> **Supplied data**
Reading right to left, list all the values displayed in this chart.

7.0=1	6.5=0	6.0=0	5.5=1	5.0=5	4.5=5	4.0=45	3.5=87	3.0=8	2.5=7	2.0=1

--

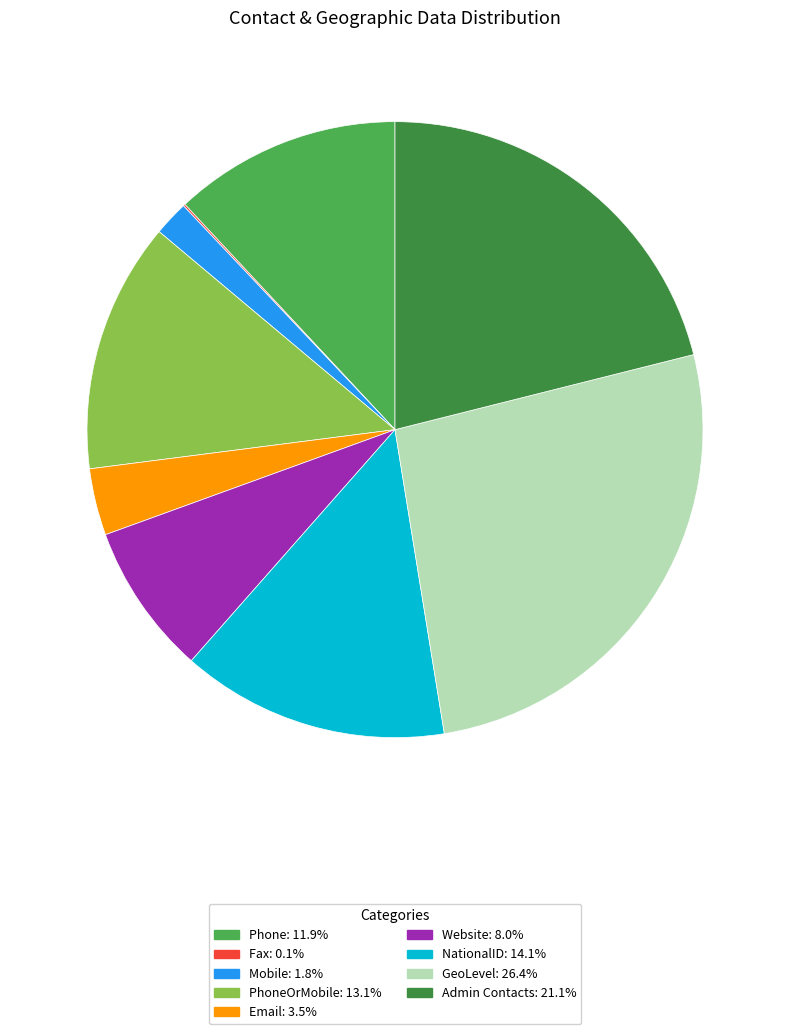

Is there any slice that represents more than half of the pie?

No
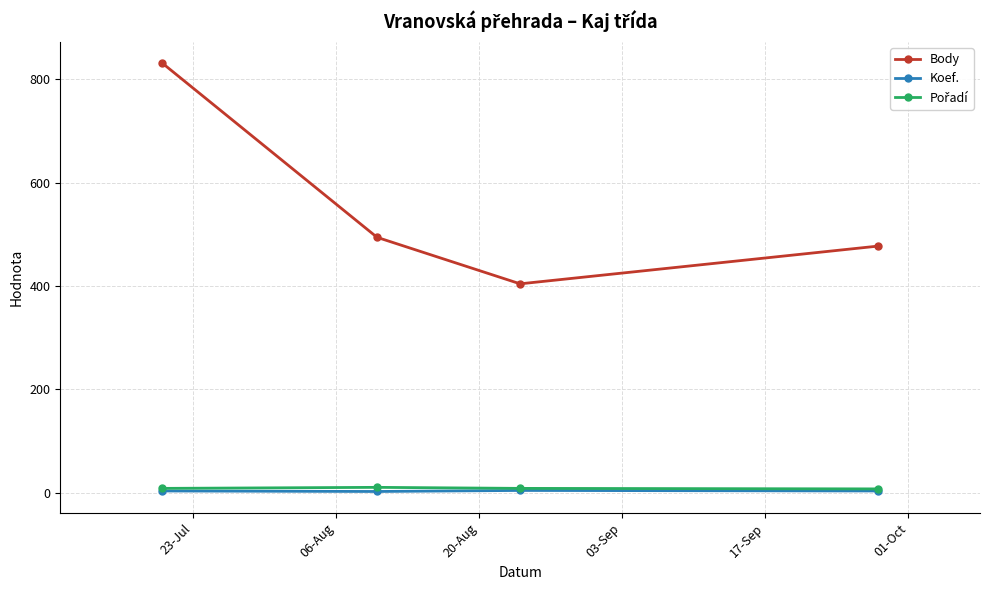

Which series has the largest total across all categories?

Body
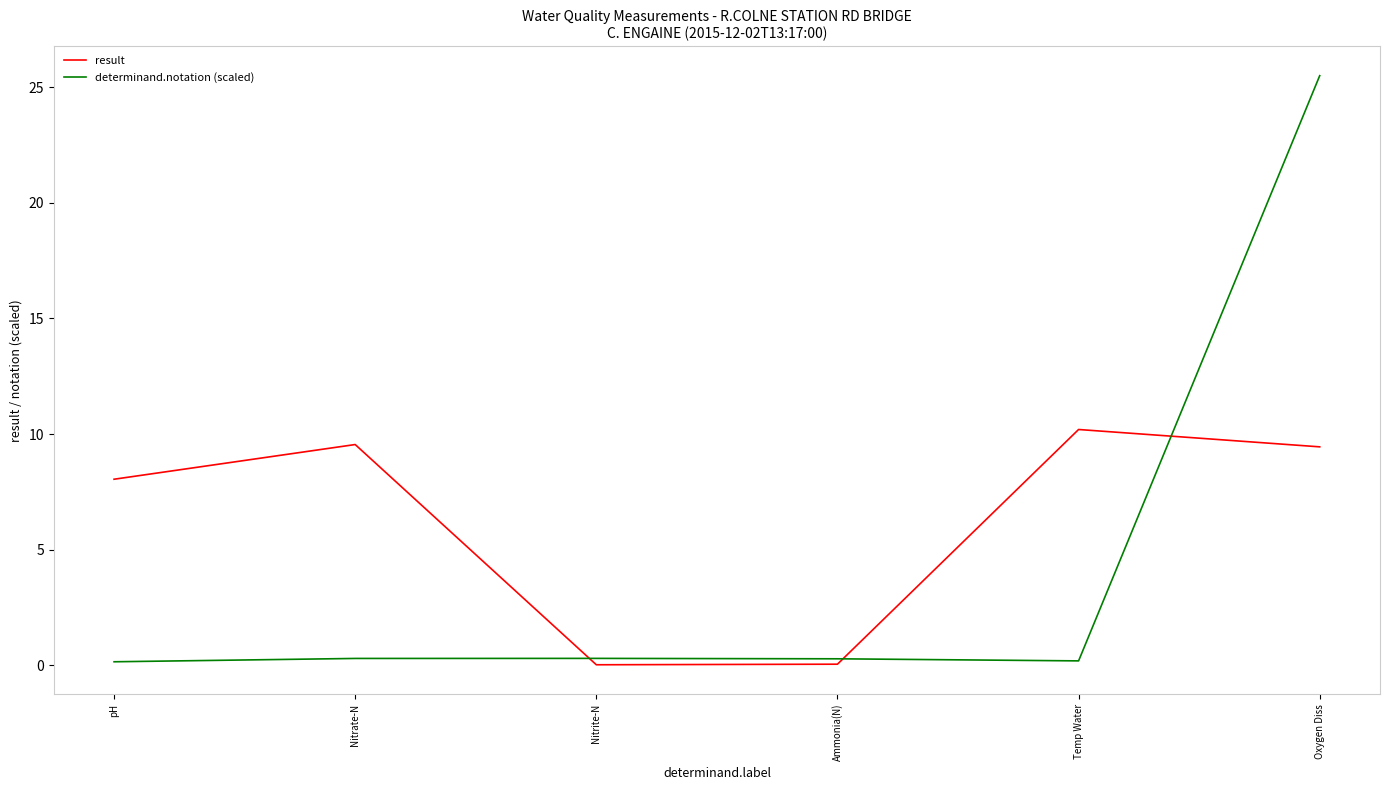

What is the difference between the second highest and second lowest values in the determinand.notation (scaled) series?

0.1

> **What you need to do**
Report each line of the data above that contains the word "series", copying the lines in full.

> **Response for this exercise**
Which series has the largest total across all categories?
What is the difference between the second highest and second lowest values in the determinand.notation (scaled) series?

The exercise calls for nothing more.